Merhabalar, ben Kübra.
Kitapları ve kitap okumayı çok seviyorum. Kitaplar benim yol arkadaşlarım ve bazen de çıktığım yolculuklardır. Küçüklüğümden beri her türlü alanda kaliteli olduğuna inandığım kitapları okurum. Okuyup genelde de olumlu düşüncelere sahip olduğum kitaplar ile ilgili yorumlarımı mümkün olduğunca spoilera bulaşmadan yazıyorum. Yazma amacım okuduğum kitapları unutmamak iken bir taraftan da ne okusam diye düşünen arkadaşlarıma fikir olmaya evrildi. Kenara köşeye de ruha gıda kendi çektiğim fotoğrafları serpiştirdim, umarım keyif alırsınız.

Mutlu okumalar!

25 Ocak 2015 Pazar

Azil

Azil


Kitabı elimden bırakalı belki 10 dakika oldu ve kitabın bana yaşattığı hissiyatı sorgulamadan duramıyorum. Azil, kitaptaki açıklamaya göre azletmekten yani, ihraçtan gelen bir kelime. İsmi ile uyarlanmış delilik ile dehalık arasında gidip gelen iç çelişkilerle harmanlanmış bir karakter yaratmış romanında Hakan Günday. Kitap genel olarak benlik, hiçlik, varlık, Tanrı, iyilik ve kötülük kavramlarını sorguluyor ve bir şizofreniya arasında seyrediyor.
Azil benim Hakan Günday’ın Piç romanından sonra okuduğum ikinci kitabı. Piç i çok fazla beğenmemem den kaynaklı olacak Günday’a karşı biraz ön-yargı ile bu kitaba başladığımı itiraf etmem lazım. Lakin bu iki kitap tarz olarak çok farklı, Piç Azile kıyasla bence daha fazla olay odaklı olmasına rağmen Azil karaktere dayalı, birazcık ta düşünce kitabı. Henüz ikinci kitabını okumama rağmen yazar hakkındaki kanaatim Günday’ın ilginç bir düşünce yapısının olduğu, hayal gücü derin bir kişiliğe sahip olduğu yönünde. Günday’ın kitap isimlerine de bakacak olursak aynı objektif alanında dolaştığını düşünmeden edemiyorum. Günday’ın kafasını objektifinde şu soru var; Tanrı mı insanı yarattı insan mı Tanrıyı? Karakter isimlerini de bu çerçevede genelde bir anlamı çağrıştıracak şekilde veriyor. 
Bu arada Azil yazarın en beğenilen kitabı (Piç den sonra bilerek bunu seçtim okumak için). Bu nedenle sıradaki kitabını beğenmemekten ya da kendini tekrar etmekle suçlamaktan da çekinmiyor değilim. Unutmadan ayrıca yazarın kendini karakterle birleştiğini hissettim zaman zaman ve bazı kitaplarına atıfta bulunduğu izlenimi edindim. Hakan Günday'ın kişiliğini bilmemekle beraber kendi kitabında kendini övmesini (dehalıkla birleştirilmiş) samimi bulmadım. 

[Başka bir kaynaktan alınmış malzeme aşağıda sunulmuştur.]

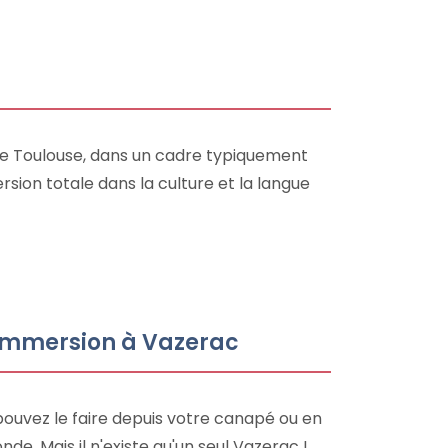
e de Toulouse, dans un cadre typiquement
ersion totale dans la culture et la langue
 immersion à Vazerac
pouvez le faire depuis votre canapé ou en
de. Mais il n'existe qu'un seul Vazerac !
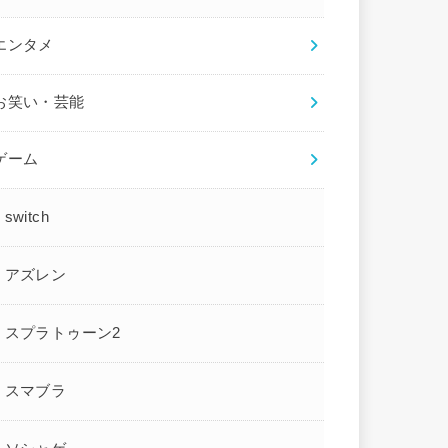
エンタメ
お笑い・芸能
ゲーム
switch
アズレン
スプラトゥーン2
スマブラ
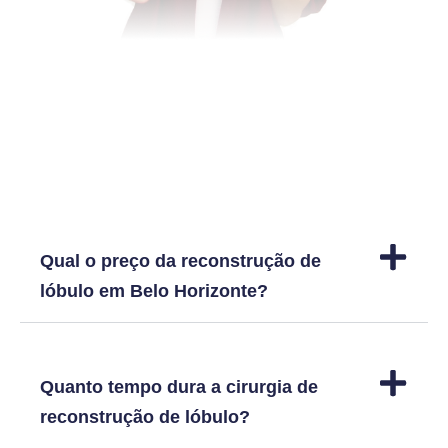
Dúvidas frequentes
Qual o preço da reconstrução de
lóbulo em Belo Horizonte?
Quanto tempo dura a cirurgia de
reconstrução de lóbulo?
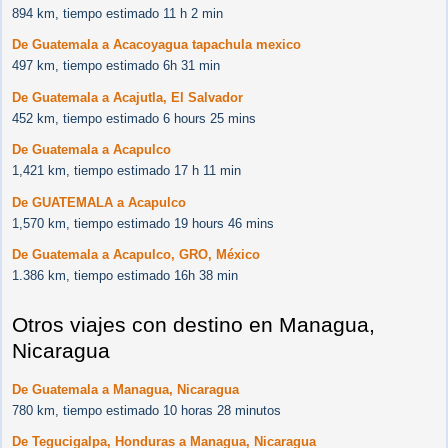
894 km, tiempo estimado 11 h 2 min
De Guatemala a Acacoyagua tapachula mexico
497 km, tiempo estimado 6h 31 min
De Guatemala a Acajutla, El Salvador
452 km, tiempo estimado 6 hours 25 mins
De Guatemala a Acapulco
1,421 km, tiempo estimado 17 h 11 min
De GUATEMALA a Acapulco
1,570 km, tiempo estimado 19 hours 46 mins
De Guatemala a Acapulco, GRO, México
1.386 km, tiempo estimado 16h 38 min
Otros viajes con destino en Managua,
Nicaragua
De Guatemala a Managua, Nicaragua
780 km, tiempo estimado 10 horas 28 minutos
De Tegucigalpa, Honduras a Managua, Nicaragua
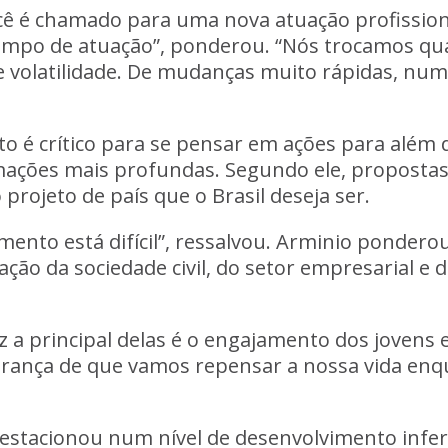
ê é chamado para uma nova atuação profission
mpo de atuação”, ponderou. “Nós trocamos qua
volatilidade. De mudanças muito rápidas, num
 é crítico para se pensar em ações para além 
mações mais profundas. Segundo ele, propostas
projeto de país que o Brasil deseja ser.
ento está difícil”, ressalvou. Arminio ponder
o da sociedade civil, do setor empresarial e d
z a principal delas é o engajamento dos jovens e
erança de que vamos repensar a nossa vida en
estacionou num nível de desenvolvimento inferi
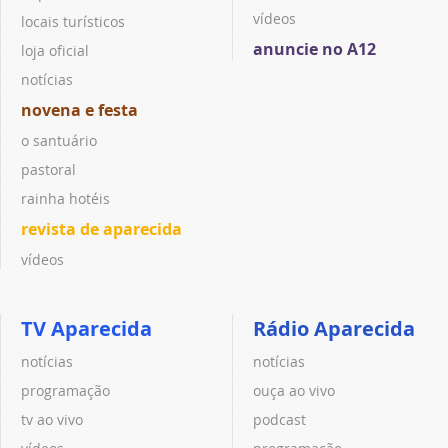
vídeos
locais turísticos
anuncie no A12
loja oficial
notícias
novena e festa
o santuário
pastoral
rainha hotéis
revista de aparecida
vídeos
TV Aparecida
Rádio Aparecida
notícias
notícias
programação
ouça ao vivo
tv ao vivo
podcast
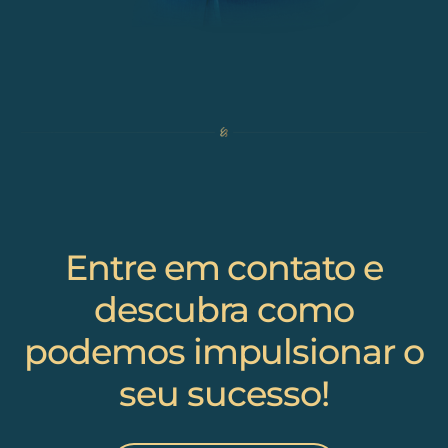
Entre em contato e
descubra como
podemos impulsionar o
seu sucesso!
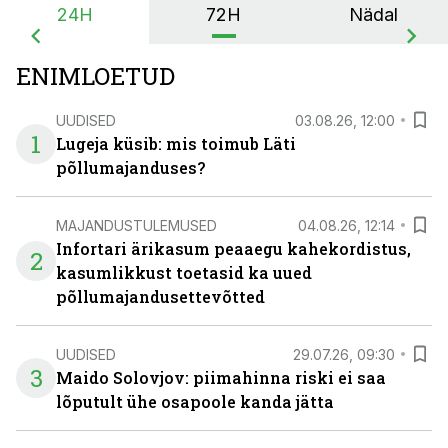
24H
72H
Nädal
ENIMLOETUD
UUDISED
03.08.26, 12:00
1
Lugeja küsib: mis toimub Läti
põllumajanduses?
MAJANDUSTULEMUSED
04.08.26, 12:14
Infortari ärikasum peaaegu kahekordistus,
2
kasumlikkust toetasid ka uued
põllumajandusettevõtted
UUDISED
29.07.26, 09:30
3
Maido Solovjov: piimahinna riski ei saa
lõputult ühe osapoole kanda jätta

Son olarak kitabın en etkileyici kısmı da son sayfasındaki özet niteliği taşıyan üç paragraf. Ama kitabın sonunda okumayı tercih edin bu kısmı yazarın da istediği gibi…

Asil Yaşayan bir delidir. Anımsamadığı için geçmişi, önemsemediği için geleceği yoktur.